Es insondable la tristeza
cuando se habla con el corazón en la mano,
sobre aquellos otros días
de atardeceres ya muertos,
con sus noches observando
la bóveda nocturna,
de donde me llegan nanas y canciones.
Foco de tristeza la mía
es este poema que me desgarra,
como si en ello utilizara un sable,
al recordar a la madre amada,
aquellos ojos de dulzura,
sus palabras sabias impregnadas de verdades.

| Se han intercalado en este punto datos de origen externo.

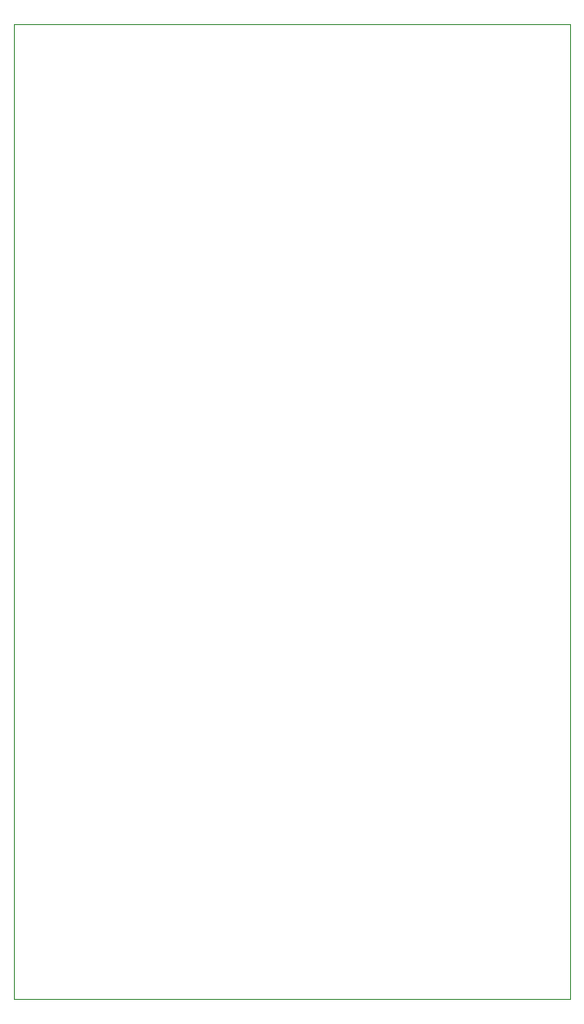
<source format=gbr>
%TF.GenerationSoftware,KiCad,Pcbnew,9.0.5*%
%TF.CreationDate,2025-11-15T02:09:42-05:00*%
%TF.ProjectId,CreditCard,43726564-6974-4436-9172-642e6b696361,rev?*%
%TF.SameCoordinates,Original*%
%TF.FileFunction,Profile,NP*%
%FSLAX46Y46*%
G04 Gerber Fmt 4.6, Leading zero omitted, Abs format (unit mm)*
G04 Created by KiCad (PCBNEW 9.0.5) date 2025-11-15 02:09:42*
%MOMM*%
%LPD*%
G01*
G04 APERTURE LIST*
%TA.AperFunction,Profile*%
%ADD10C,0.050000*%
%TD*%
G04 APERTURE END LIST*
D10*
X100000000Y-36500000D02*
X150800000Y-36500000D01*
X150800000Y-125400000D01*
X100000000Y-125400000D01*
X100000000Y-36500000D01*
M02*

</source>
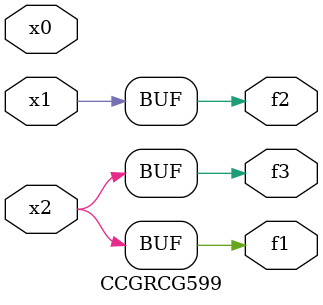
<source format=v>
module CCGRCG599(
	input x0, x1, x2,
	output f1, f2, f3
);
	assign f1 = x2;
	assign f2 = x1;
	assign f3 = x2;
endmodule

</source>
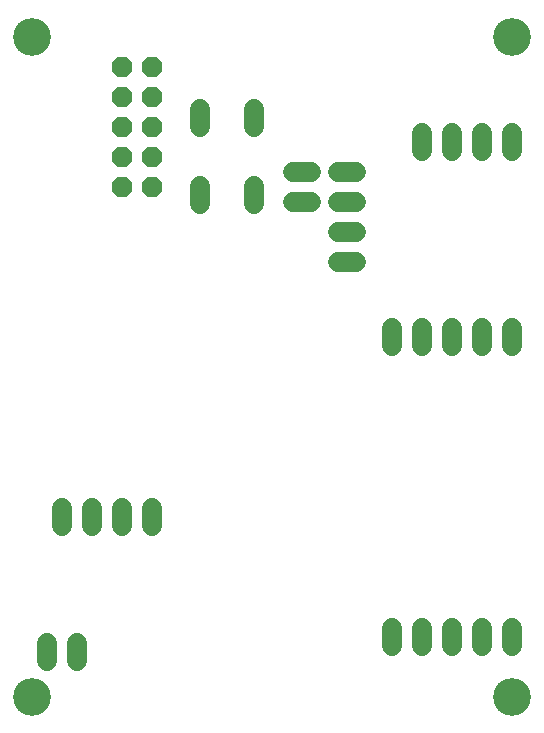
<source format=gbr>
G04 EAGLE Gerber RS-274X export*
G75*
%MOMM*%
%FSLAX34Y34*%
%LPD*%
%INSoldermask Bottom*%
%IPPOS*%
%AMOC8*
5,1,8,0,0,1.08239X$1,22.5*%
G01*
%ADD10C,3.203200*%
%ADD11C,1.727200*%
%ADD12P,1.869504X8X112.500000*%


D10*
X533400Y533400D03*
X127000Y533400D03*
X127000Y-25400D03*
X533400Y-25400D03*
D11*
X457200Y436880D02*
X457200Y452120D01*
X482600Y452120D02*
X482600Y436880D01*
X508000Y436880D02*
X508000Y452120D01*
X533400Y452120D02*
X533400Y436880D01*
X228600Y134620D02*
X228600Y119380D01*
X203200Y119380D02*
X203200Y134620D01*
X177800Y134620D02*
X177800Y119380D01*
X152400Y119380D02*
X152400Y134620D01*
X386080Y419100D02*
X401320Y419100D01*
X401320Y393700D02*
X386080Y393700D01*
X386080Y368300D02*
X401320Y368300D01*
X401320Y342900D02*
X386080Y342900D01*
X165100Y20320D02*
X165100Y5080D01*
X139700Y5080D02*
X139700Y20320D01*
X431800Y17780D02*
X431800Y33020D01*
X457200Y33020D02*
X457200Y17780D01*
X482600Y17780D02*
X482600Y33020D01*
X508000Y33020D02*
X508000Y17780D01*
X533400Y17780D02*
X533400Y33020D01*
X431800Y271780D02*
X431800Y287020D01*
X457200Y287020D02*
X457200Y271780D01*
X482600Y271780D02*
X482600Y287020D01*
X508000Y287020D02*
X508000Y271780D01*
X533400Y271780D02*
X533400Y287020D01*
X363220Y393700D02*
X347980Y393700D01*
X347980Y419100D02*
X363220Y419100D01*
X314706Y456692D02*
X314706Y471932D01*
X269494Y471932D02*
X269494Y456692D01*
X314706Y406908D02*
X314706Y391668D01*
X269494Y391668D02*
X269494Y406908D01*
D12*
X228600Y406400D03*
X203200Y406400D03*
X228600Y431800D03*
X203200Y431800D03*
X228600Y457200D03*
X203200Y457200D03*
X228600Y482600D03*
X203200Y482600D03*
X228600Y508000D03*
X203200Y508000D03*
M02*

</source>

El poniente y la amanecida
me hacen mirar con los ojos duros
de a quien solo le quedan recuerdos
como grandes y apagados soles,
entre honduras de tinieblas y de olvidos
que en todo son aconteceres que me matan el hambre.
Y es que el tiempo consume nuestras vidas,
se coge a nuestros andares,
nos marca los recorridos
que llevan al otoño de las ideas muertas,
al borde de una eternidad que se hunde,
ya el alma tomada por un atomizado frío
en medio de una naturaleza
en la que los bosques son símbolos y estrellas,
rayas y cruces.
Por allí perdido, por aquellos horizontes,
me embriagaré de narcisos y geranios,
de los que en un patio
en mi mente sobreviven
entre ideas emergentes,
que esperando están de mi vuelta
para que los riegue.
Y por allí estará el poeta sobrio,
ese que ya se sabe arlequín,
mirándose en un espejo,
como el del cuadro de Picasso,
ya clavado de una pared con un fino clavo,
que entre preguntas irá a la búsqueda
de un cobijo necesario en los ojos de su madre.